Con esta declaración, Jesús desmantela toda idea errónea sobre la paternidad y confronta cada experiencia imperfecta de la paternidad. El nombre “Padre” significa progenitor, la semilla de donde provienen  nuestros atributos físicos. Jesús desciende del Padre y se presenta, como el Hijo, los atributos del Padre, no físicos (los que recibió de María), sino espirituales. Ver a Jesús es ver y experimentar al Padre Celestial (Jn. 14: 9-10). La sabiduría, el amor, la compasión y el sacrificio personal emanan de Él. Él lleva nuestro pecado en la cruz para que podamos ser receptores de todo lo que el Padre es para Él.

Jesús declara que la misma relación que tiene con su Padre es posible entre su padre y sus seguidores. No importa tu visión defectuosa de la paternidad; Él vino a desmantelarlo y reemplazarlo con su propia visión y experiencia que son perfectas.

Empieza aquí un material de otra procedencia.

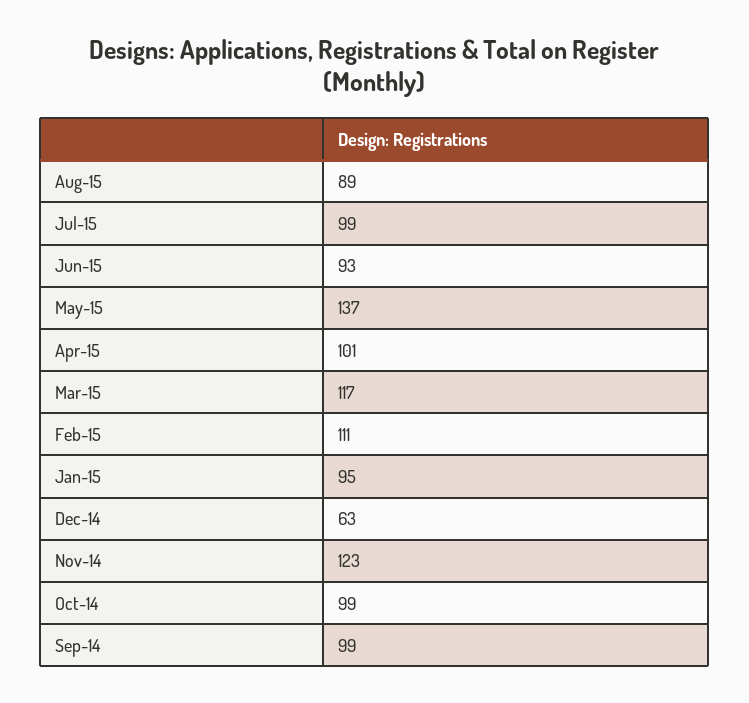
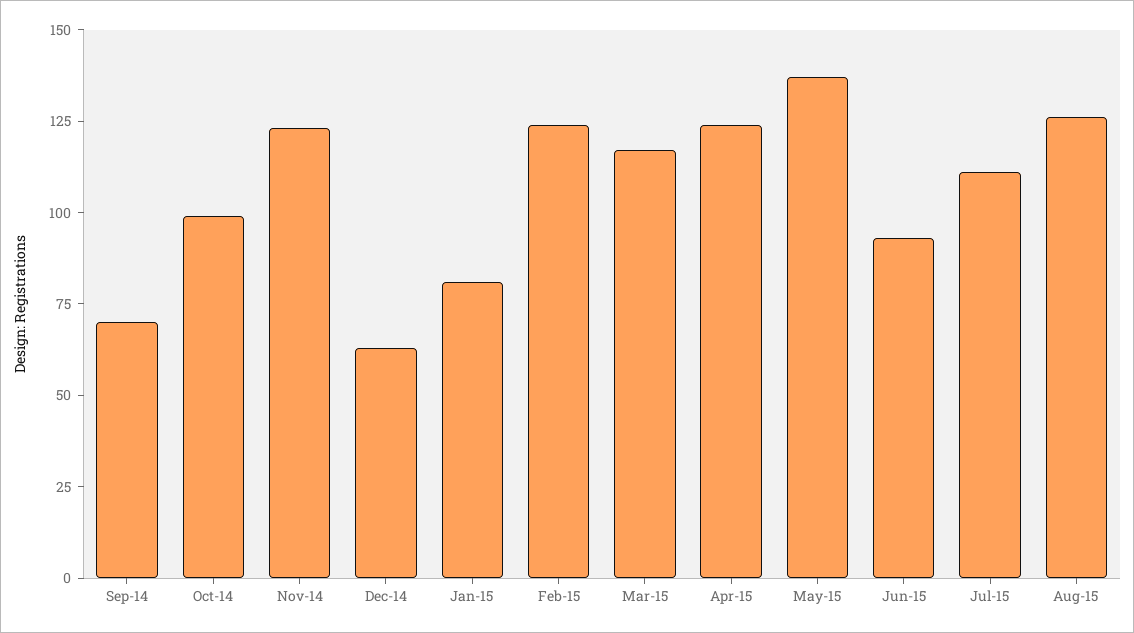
Aug-15: 89 -> 125
Jul-15: 99 -> 110
Apr-15: 101 -> 125
Feb-15: 111 -> 125
Jan-15: 95 -> 80
Sep-14: 99 -> 70

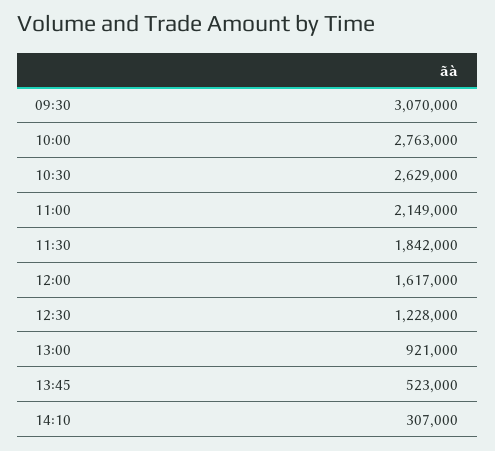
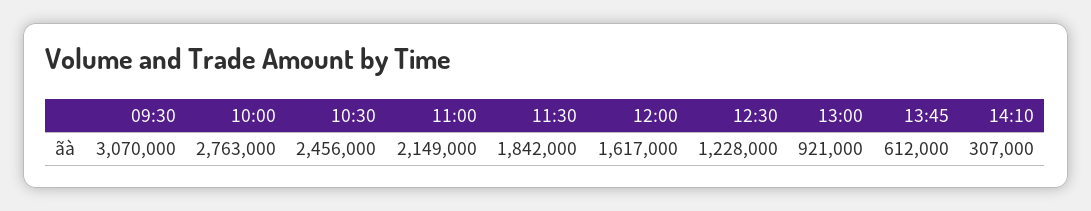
10:30: 2629000 -> 2456000
13:45: 523000 -> 612000

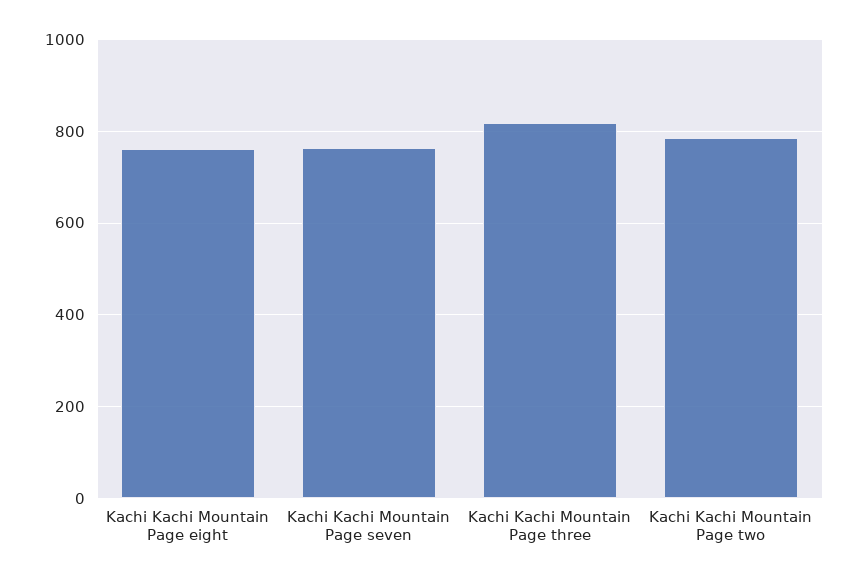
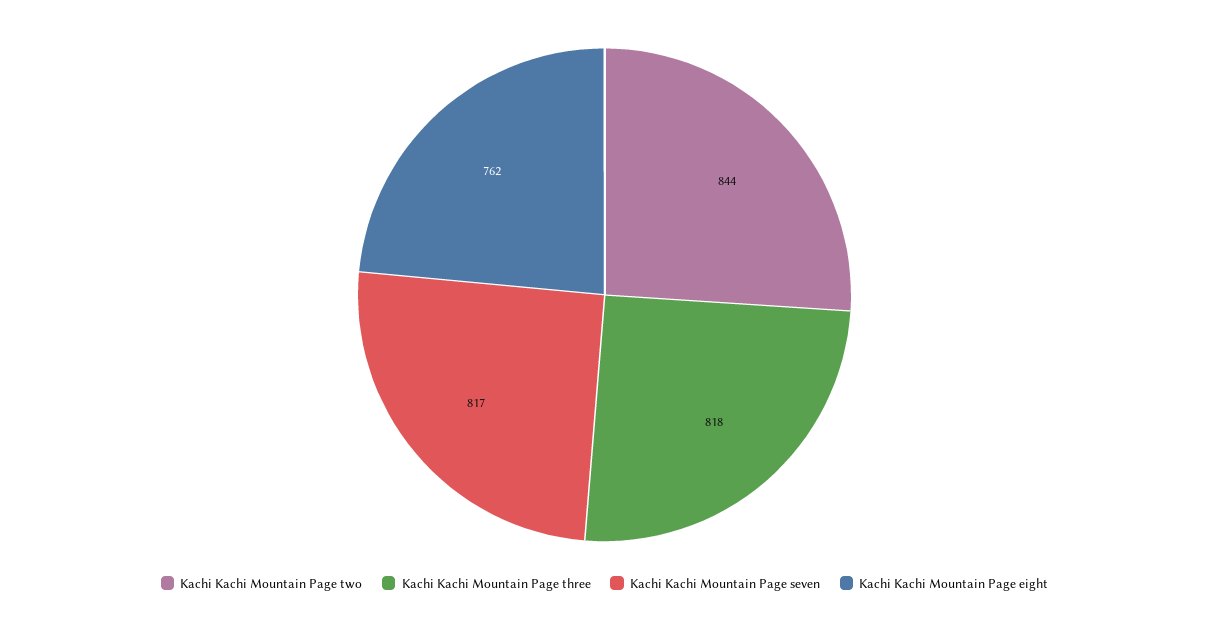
Kachi Kachi Mountain Page seven: 760 -> 817
Kachi Kachi Mountain Page two: 780 -> 844

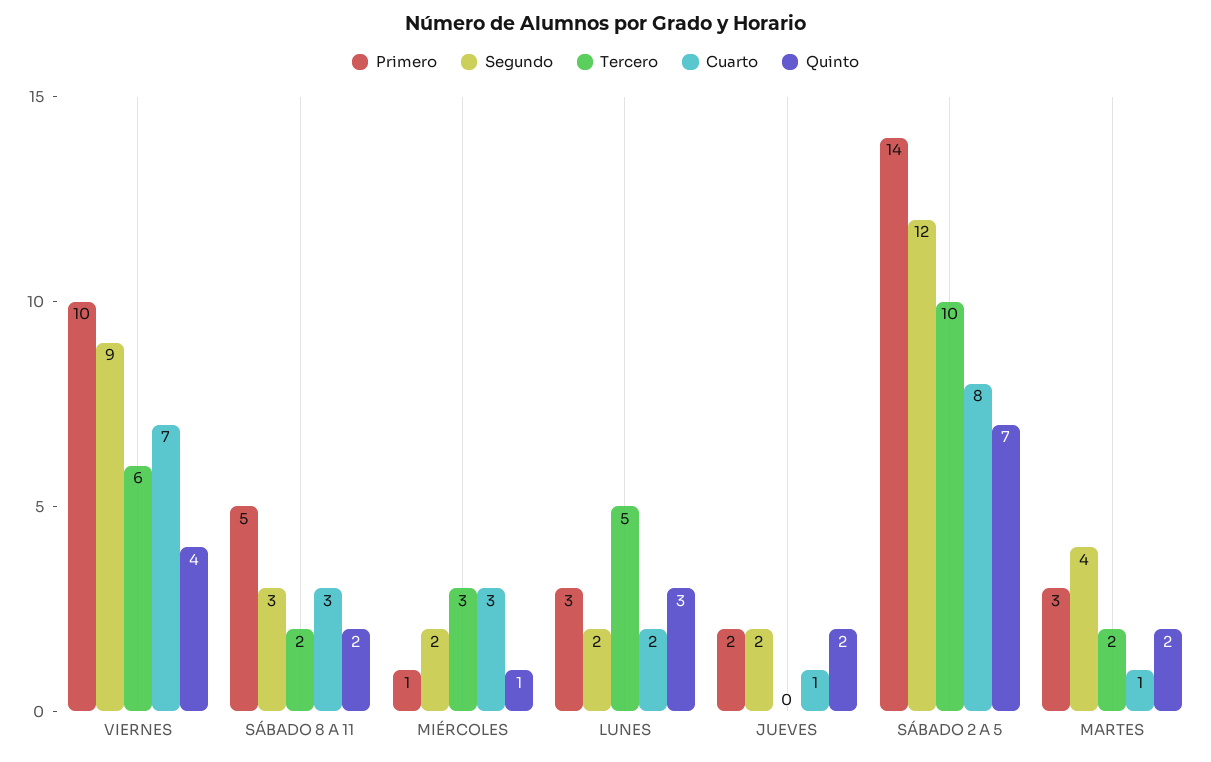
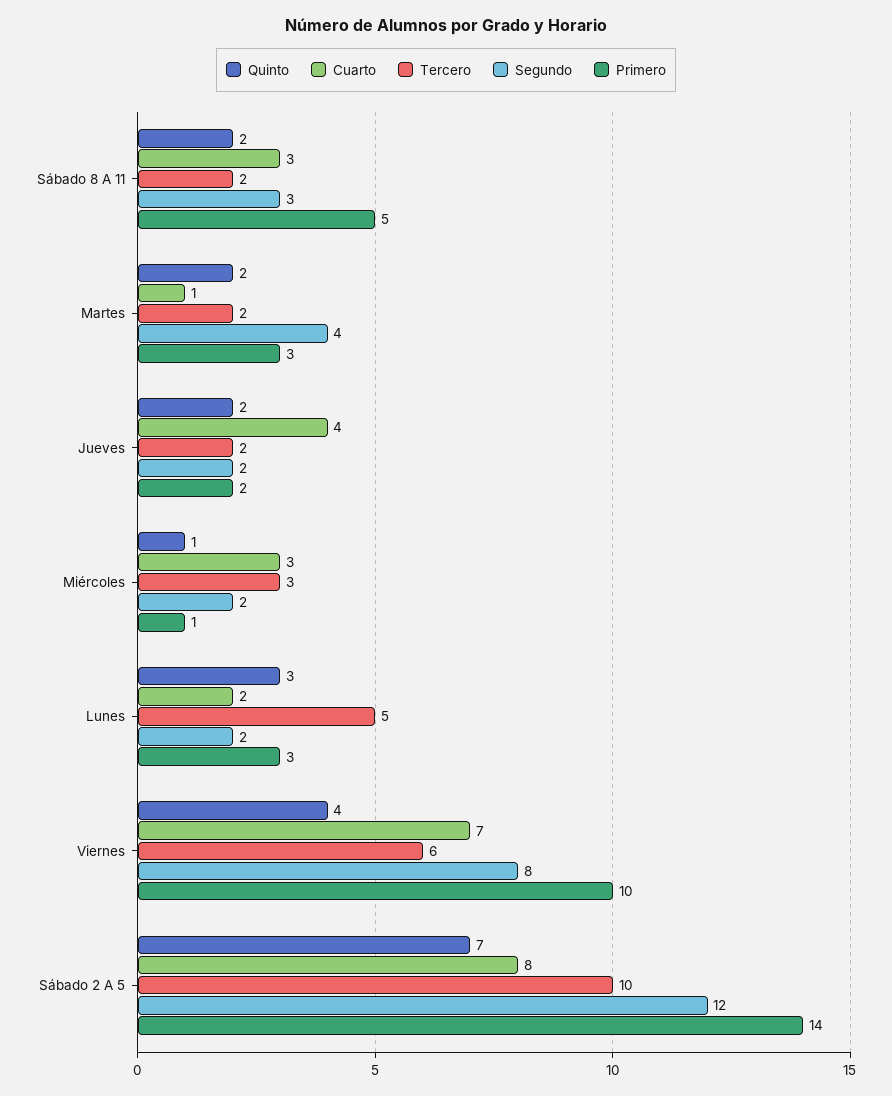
Segundo, VIERNES: 9 -> 8
Tercero, JUEVES: 0 -> 2
Cuarto, JUEVES: 1 -> 4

La relación de Jesús con su Padre revela varias verdades acerca de la paternidad de Dios que cambian vidas:

–    Quien fue el Padre para Cristo, es el Padre para sus hijos hoy.
–    El amor del Padre por Cristo filtró todas las traiciones y circunstancias terrenales. Él sabía de quién era; por lo tanto, podía enfrentar cualquier situación, incluida la muerte, con paz y alegría.
–    La aceptación completa del Padre por su Hijo Jesús refleja su aceptación de los creyentes hoy.
–    La aceptación del Padre no se basa en el desempeño, sino en la relación. El Padre declara su placer en su Hijo en su bautismo, antes de que cualquier ministerio público haya tenido lugar. Por lo tanto, somos aceptados en Él  (Ef. 1: 6).
–    El placer del Padre fluye al ver a sus hijos cumplir su propósito para sus vidas. A medida que vivimos en nuestros dones y caminamos en nuestro llamado, le brindamos a nuestro Padre Celestial alegría y placer.

Preguntas de la lectura cronológica de la Biblia de hoy (Marcos 15: 42-47; 16: 1-11; Mateo 27: 57-66; 28: 1-15; Lucas 23: 50-56; 24: 1-12; Juan 19: 38-42; 20: 1-18):

    ¿Qué revela sobre ellos la persistencia de las dos Marías en la tumba en el entierro de Jesús y su visita matutina después del sábado? ¿Qué mensaje les da el ángel para entregar a los discípulos? ¿Qué revela esto sobre el papel de la mujer en la difusión de las buenas nuevas? ¿Cuál es la respuesta inicial a su mensaje?


    El Evangelio de Juan incluye la presencia de Nicodemo cuando José de Arimatea prepara el cuerpo de Jesús y la coloca  su cuerpo en la tumba. ¿Qué revela esto sobre el viaje de fe de Nicodemo, desde Juan 3, hasta la muerte de Jesús?
   

 ¿Cuándo reconoce María al Cristo resucitado?